Of course, the team knew that wasn't the case. Kock, 53, died Sept. 25 of Creutzfeldt-Jakob disease, a rare degenerative brain disorder characterized by sudden development of rapidly progressive neurological and neuromuscular symptoms.
A program that had made two straight state tournament appearances and returned four starters was without its leader. Larry Siebert, 66, was elevated to the head position. Jake Liekweg and Jim Anderson joined the staff as assistants. The Rockets are 14-2 and rated fifth in Class 1-A.
Siebert joked that Kock was in charge of the serious side of coaching: getting the girls to go to camps, scouting and game strategy. “I was in charge of fun,” he said.
Without Kock, Siebert expected the team's four seniors — starters Stoelk, Megan Ehlers, Vande Hoef and Amy Hinners — to show more leadership. The lone junior starter, Paige Danner, praised their willingness to do that.
“They've been talking a lot more this year,” she said. “Even before the games in our meetings, they are talking more, so they've really stepped up.”
After some rocky moments, everyone agrees that Ar-We-Va has hit its stride after the Christmas break. In a Jan. 18 win against Woodbine, Danner poured in 41 points — the most in the state this season regardless of class — on 19-of-23 shooting. The 5-foot-7 guard averages 19.3 points, fourth in 1-A.
In their next game at Boyer Valley, Danner scored 31 on 13-of-15 shooting. Then came Monday's meeting with West Harrison, and Danner scored three while the seniors took charge. Ehlers had 23, followed by Vande Hoef (21), Stoelk (16) and Hinners (14).
That performance showed Siebert that several Rockets are all capable of big production.
Ar-We-Va's new leader said he thinks of Kock often. More specifically, he thinks of his messages.
“He's always had a saying: 'If it is to be, it's up to you,'” he said. “That's what he always said after practice. And also: 'If you don't know what you're doing, go 100 percent.' That's a good analogy, when you think about it. The worst thing you can do is stop and watch.”
The Rockets aren't stopping — they are speeding up. Danner said Kock would be especially proud to see how hard the team is pushing the tempo in games and attacking the basket.
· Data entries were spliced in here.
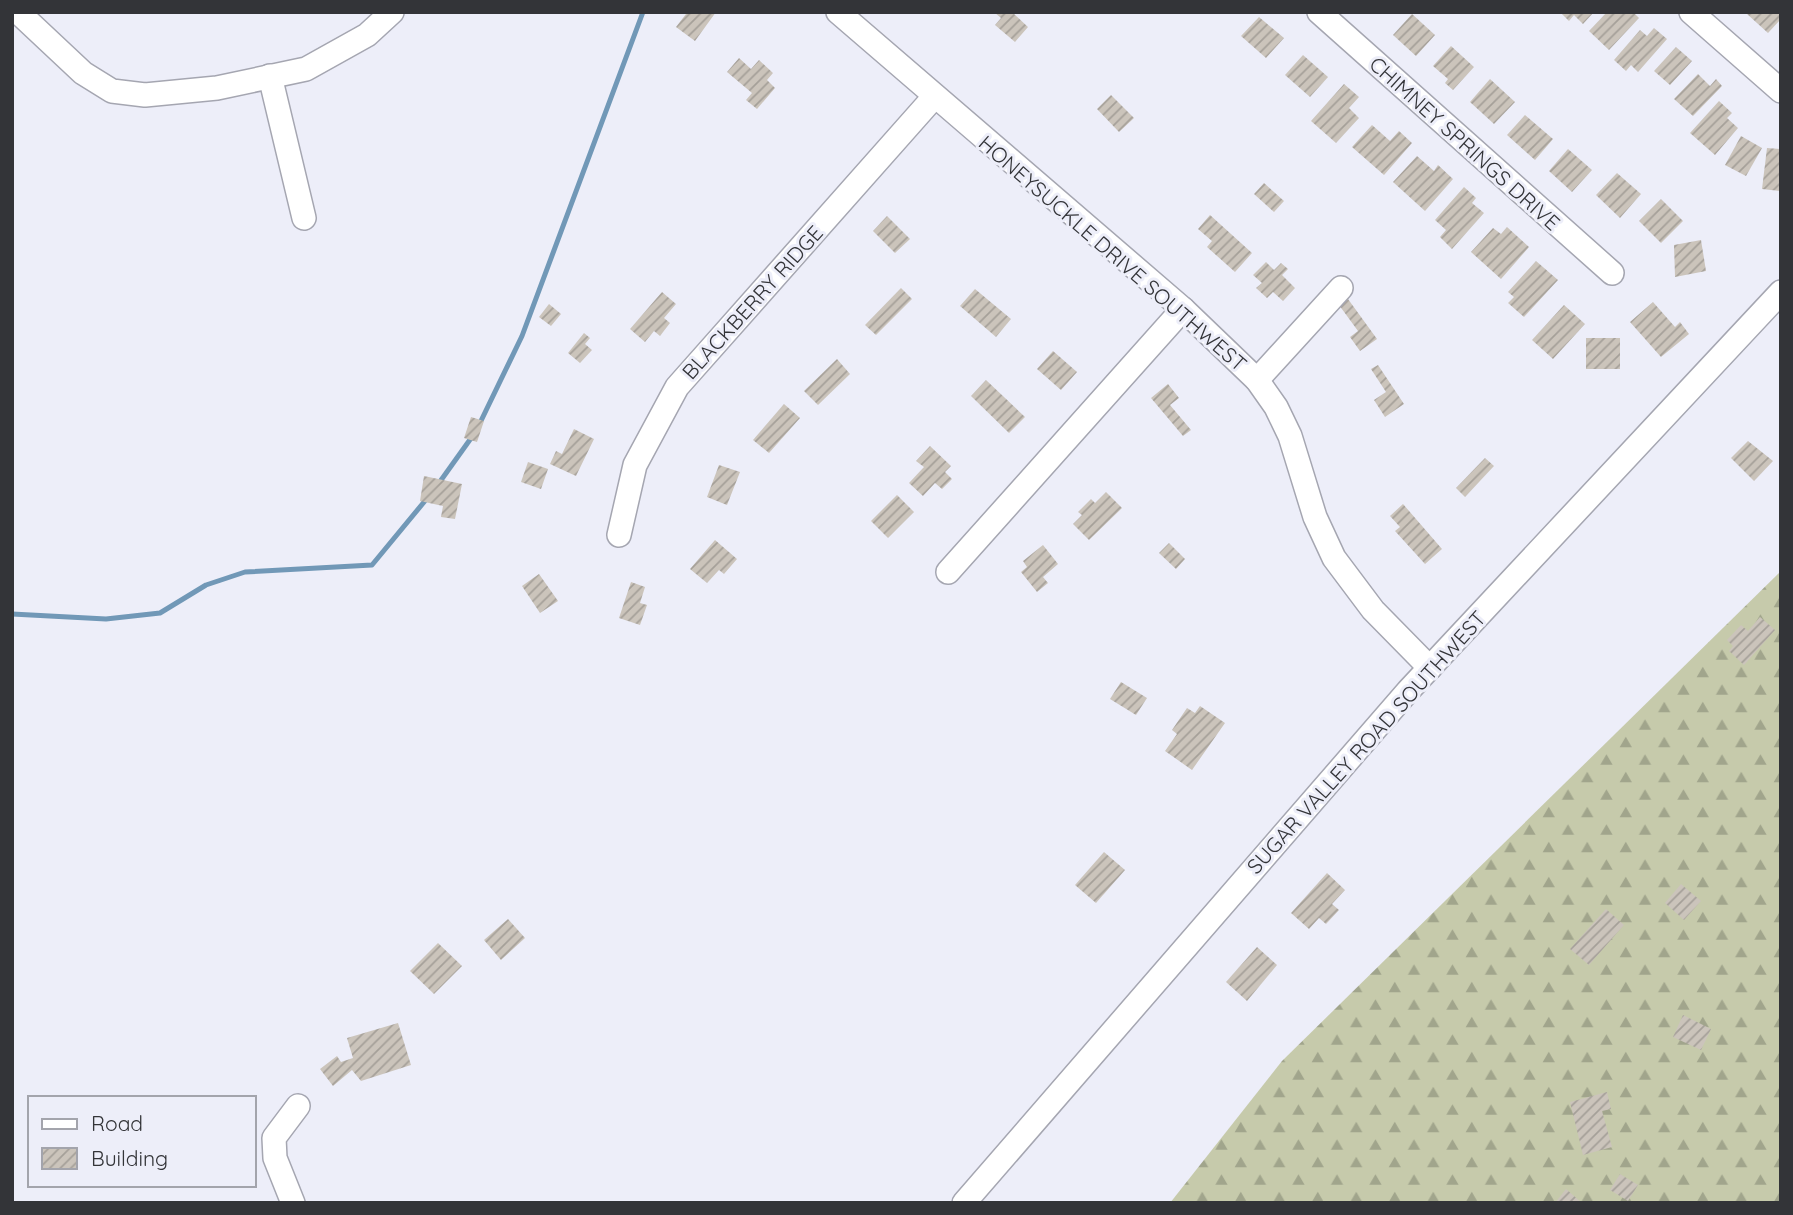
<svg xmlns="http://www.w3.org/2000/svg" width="1793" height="1215" font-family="Quicksand,sans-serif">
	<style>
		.forest { fill: url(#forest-firs) }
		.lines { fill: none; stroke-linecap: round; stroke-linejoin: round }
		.stream { stroke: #7198b7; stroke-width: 5 }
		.building { fill: url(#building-hatch) }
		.minor-casing { stroke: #a5a6b1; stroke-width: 26 }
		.minor { stroke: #fff; stroke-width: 23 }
		.labels { text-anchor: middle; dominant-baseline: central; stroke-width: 6; stroke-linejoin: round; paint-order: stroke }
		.street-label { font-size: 21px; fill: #333438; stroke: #edeef9 }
	</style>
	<defs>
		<pattern id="forest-firs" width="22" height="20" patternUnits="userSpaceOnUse" patternTransform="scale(1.75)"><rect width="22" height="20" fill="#c6caab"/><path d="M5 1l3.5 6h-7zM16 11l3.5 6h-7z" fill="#a1a58c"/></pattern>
		<pattern id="building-hatch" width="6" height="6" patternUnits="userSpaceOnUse" patternTransform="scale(1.75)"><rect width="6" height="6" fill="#cbc4bb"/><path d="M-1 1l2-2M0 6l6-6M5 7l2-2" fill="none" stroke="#a5a099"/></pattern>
	</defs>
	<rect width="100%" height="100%" fill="#edeef9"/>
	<path class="forest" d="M1781,571V1203H1170L1282,1061Z"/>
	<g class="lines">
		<g class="stream">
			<path d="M479,425L522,336L643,12"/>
			<path d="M439,483L474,434"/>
			<path d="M12,614L106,619L160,613L206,585L245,572L372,565L429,496"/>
		</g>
	</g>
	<g class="building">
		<path d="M683,12H716L695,41L676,27L686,14Z"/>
		<path d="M994,12H1012L1028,27L1015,42L995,25L1001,18Z"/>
		<path d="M1560,12H1594L1583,24L1574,15L1569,21Z"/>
		<path d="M1607,12H1633L1639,18L1609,50L1589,31Z"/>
		<path d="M1749,12H1781V19L1768,33L1747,14Z"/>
		<path d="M1412,14L1435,35L1416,56L1393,35Z"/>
		<path d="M1259,17L1284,38L1266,58L1241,36Z"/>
		<path d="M1654,28L1667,39L1638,72L1631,65L1626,71L1614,60L1640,30L1647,36Z"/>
		<path d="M1451,46L1474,67L1453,90L1445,83L1448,79L1433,66Z"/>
		<path d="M1676,47L1692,61L1670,85L1654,71Z"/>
		<path d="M1303,55L1328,77L1310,97L1285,75Z"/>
		<path d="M739,58L751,69L759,60L773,73L767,80L775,88L757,109L746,100L752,93L727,72Z"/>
		<path d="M1698,74L1710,86L1716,79L1722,86L1693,116L1674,99Z"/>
		<path d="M1490,79L1515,102L1494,124L1470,102Z"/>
		<path d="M1344,84L1359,97L1349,108L1359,118L1336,143L1311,121Z"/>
		<path d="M1111,95L1134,118L1119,132L1097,109Z"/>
		<path d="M1719,101L1732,113L1727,118L1738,128L1715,155L1690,133Z"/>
		<path d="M1525,115L1553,139L1535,160L1507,135Z"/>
		<path d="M1372,125L1390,141L1399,131L1412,143L1384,175L1352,147Z"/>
		<path d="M1741,136L1762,148L1746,176L1725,165Z"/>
		<path d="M1767,148L1781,149V191L1762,189Z"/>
		<path d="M1568,149L1592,170L1572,192L1549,171Z"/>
		<path d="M1417,156L1434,171L1438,165L1453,179L1425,211L1393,182Z"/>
		<path d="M1617,173L1641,194L1620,218L1596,195Z"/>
		<path d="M1264,183L1284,201L1274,212L1254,194Z"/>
		<path d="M1464,187L1476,198L1472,203L1484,213L1452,249L1440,237L1446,230L1435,220Z"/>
		<path d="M1661,199L1683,221L1661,243L1639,221Z"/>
		<path d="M1210,215L1252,253L1235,272L1207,247L1212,241L1198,229Z"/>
		<path d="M887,216L910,239L895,253L873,231Z"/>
		<path d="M1507,227L1529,247L1501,279L1471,252L1493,228L1501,234Z"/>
		<path d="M1701,240L1706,271L1675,277L1674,245Z"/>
		<path d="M1536,261L1558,280L1524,317L1508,303L1514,297L1508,292Z"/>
		<path d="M1266,262L1274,270L1281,263L1288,269L1282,275L1295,288L1283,301L1273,292L1267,298L1256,288L1262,283L1253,275Z"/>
		<path d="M901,288L912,299L876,335L865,325Z"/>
		<path d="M975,289L1011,319L996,337L960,306Z"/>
		<path d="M662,292L676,304L664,318L670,323L660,336L654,331L645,342L630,329Z"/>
		<path d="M1348,299L1377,339L1360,351L1350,337L1358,331L1339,305Z"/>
		<path d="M1653,302L1675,327L1680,322L1689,334L1661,357L1630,322Z"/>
		<path d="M549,304L561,314L551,326L539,317Z"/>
		<path d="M1564,305L1585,324L1553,359L1532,340Z"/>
		<path d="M584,333L590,338L585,344L592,350L580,363L568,353Z"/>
		<rect x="1586" y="338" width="34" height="31"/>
		<path d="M1053,351L1077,372L1061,390L1037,369Z"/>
		<path d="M837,359L850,374L818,405L804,391Z"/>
		<path d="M1378,365L1404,404L1385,417L1374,400L1386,392L1371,369Z"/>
		<path d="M986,380L1025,417L1009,433L971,396Z"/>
		<path d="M1168,384L1179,398L1170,405L1191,430L1183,436L1151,398Z"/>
		<path d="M784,404L800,418L769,453L753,440Z"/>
		<path d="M471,417L484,421L477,442L464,438Z"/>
		<path d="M574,429L594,439L576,476L550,464L556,451L562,454Z"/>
		<path d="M1748,441L1773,461L1754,481L1731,458Z"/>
		<path d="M930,446L951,466L945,472L952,479L942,489L935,483L923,496L909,483L924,467L916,461Z"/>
		<path d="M1485,458L1494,466L1465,497L1456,488Z"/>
		<path d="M528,462L548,469L541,489L521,482Z"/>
		<path d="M719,465L740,472L727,505L707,497Z"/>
		<path d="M424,476L462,484L455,519L441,517L443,506L420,501Z"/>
		<path d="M1106,492L1122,508L1089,540L1073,524L1082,515L1078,512L1091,499L1095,503Z"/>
		<path d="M897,495L914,512L888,538L871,521Z"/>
		<path d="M1403,504L1442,549L1425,564L1395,531L1400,527L1390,516Z"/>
		<path d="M715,540L737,559L724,574L719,570L707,583L690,569Z"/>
		<path d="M1169,543L1185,559L1176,569L1159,553Z"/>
		<path d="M1043,545L1058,564L1043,577L1048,583L1037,592L1021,572L1027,567L1023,561Z"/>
		<path d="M539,574L558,601L540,613L522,586Z"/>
		<path d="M631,582L645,587L640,603L647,605L640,625L619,618Z"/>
		<path d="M1760,617L1775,630L1744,665L1729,651L1733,646L1727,640L1741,625L1748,631Z"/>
		<path d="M1121,682L1147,698L1136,715L1110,699Z"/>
		<path d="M1200,706L1225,723L1192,770L1165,751L1177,734L1172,730L1187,708L1195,713Z"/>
		<path d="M1104,852L1125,870L1096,903L1075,885Z"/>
		<path d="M1327,873L1345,890L1332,904L1339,910L1326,924L1319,918L1309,929L1291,913Z"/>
		<path d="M1681,884L1701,901L1684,920L1665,903Z"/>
		<path d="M1606,909L1624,925L1589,965L1570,949Z"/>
		<path d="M508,919L525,938L501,960L484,940Z"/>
		<path d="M438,943L462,966L434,994L410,971Z"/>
		<path d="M1257,947L1277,965L1247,1001L1226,982Z"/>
		<path d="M1683,1015L1711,1029L1701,1050L1673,1037Z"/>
		<path d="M398,1023L411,1065L361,1081L352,1070L333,1086L320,1069L337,1056L341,1062L353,1058L347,1038Z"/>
		<path d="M1607,1092L1611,1109L1602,1111L1612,1147L1583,1155L1570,1102Z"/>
		<path d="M1620,1174L1638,1185L1628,1201L1610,1190Z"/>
		<path d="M1566,1189L1582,1203H1555Z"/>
	</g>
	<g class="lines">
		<g class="minor-casing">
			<g id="minor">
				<path d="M18,12L83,73L112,91L145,95L217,88L306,69L367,35L392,12"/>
				<path d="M838,12L1183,309L1257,380L1276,407L1290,436L1315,517L1334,558L1373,610L1430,668"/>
				<path d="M1319,12L1612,273"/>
				<path d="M1691,12L1781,91"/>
				<path d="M270,76L304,218"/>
				<path d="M1257,380L1341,288"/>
				<path d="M619,535L635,465L677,387L934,97"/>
				<path d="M948,572L1183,309"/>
				<path d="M293,1203L275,1158L274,1138L298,1106"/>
				<path d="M964,1203L1408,691L1781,292"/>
			</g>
		</g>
		<use href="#minor" class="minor"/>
	</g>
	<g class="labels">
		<g class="street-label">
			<text transform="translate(1465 143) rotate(42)">CHIMNEY SPRINGS DRIVE</text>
			<text transform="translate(1113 253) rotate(41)">HONEYSUCKLE DRIVE SOUTHWEST</text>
			<text transform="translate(752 302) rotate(-48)">BLACKBERRY RIDGE</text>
			<text transform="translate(1366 742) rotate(-48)">SUGAR VALLEY ROAD SOUTHWEST</text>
		</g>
	</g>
	<rect width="1793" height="1215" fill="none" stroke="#333438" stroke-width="28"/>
	<rect x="28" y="1096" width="228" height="91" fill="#edeef9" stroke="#a3a4ac" stroke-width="2"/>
	<rect x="42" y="1119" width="35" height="10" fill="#ffffff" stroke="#a3a4ac" stroke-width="2"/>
	<text x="91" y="1131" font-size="21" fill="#333438">Road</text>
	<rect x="42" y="1148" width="35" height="21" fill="url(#building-hatch)" stroke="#a3a4ac" stroke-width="2"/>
	<text x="91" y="1166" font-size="21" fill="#333438">Building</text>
</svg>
Vande Hoef said that in some ways, it's like Kock hasn't left.
“I can hear him on the court when I do something bad,” she said.
Kock's wife, Janine, still keeps the team's scorebook most nights, and the Rockets are grateful for her support. Janine Kock said the more than $13,000 in memorial contributions has gone to the Westside Community Endowed Fund, the Vail Swimming Pool Association, the Ar-We-Va Education Foundation and Hope Ministries in Des Moines, among other organizations. Thanks to a donation from her husband's company, Allied Producers Cooperative, the family will award an agricultural scholarship along with a sports-related scholarship already planned.
“He would be proud to be able to make a difference in so many ways,” Janine Kock said.
The Rockets feel their former leader's presence. They'll take the court for their next game Saturday with their “Coach K” logos sewn on their uniforms and his passion for the game in their hearts.
“He always wanted what was best for us, and he always wanted us to play our best,” Stoelk said. “That's what we do.”
Siebert was asked if he could pinpoint a moment this season that defined his team. Instead, he chose a moment in September when Kock was in failing health at a Carroll nursing home.
Siebert mentioned that perhaps some of the team members should go visit him soon, understanding that some wouldn't feel comfortable doing so.
“Brittany said, 'Can we go see him now?'” said Siebert, eyes welling. “All the kids went over there, they were there for a half-hour, 45 minutes. They had balloons, they hung stuff on the wall.
“They held his hand,” he said, pausing for a moment. “That's a defining moment right there.”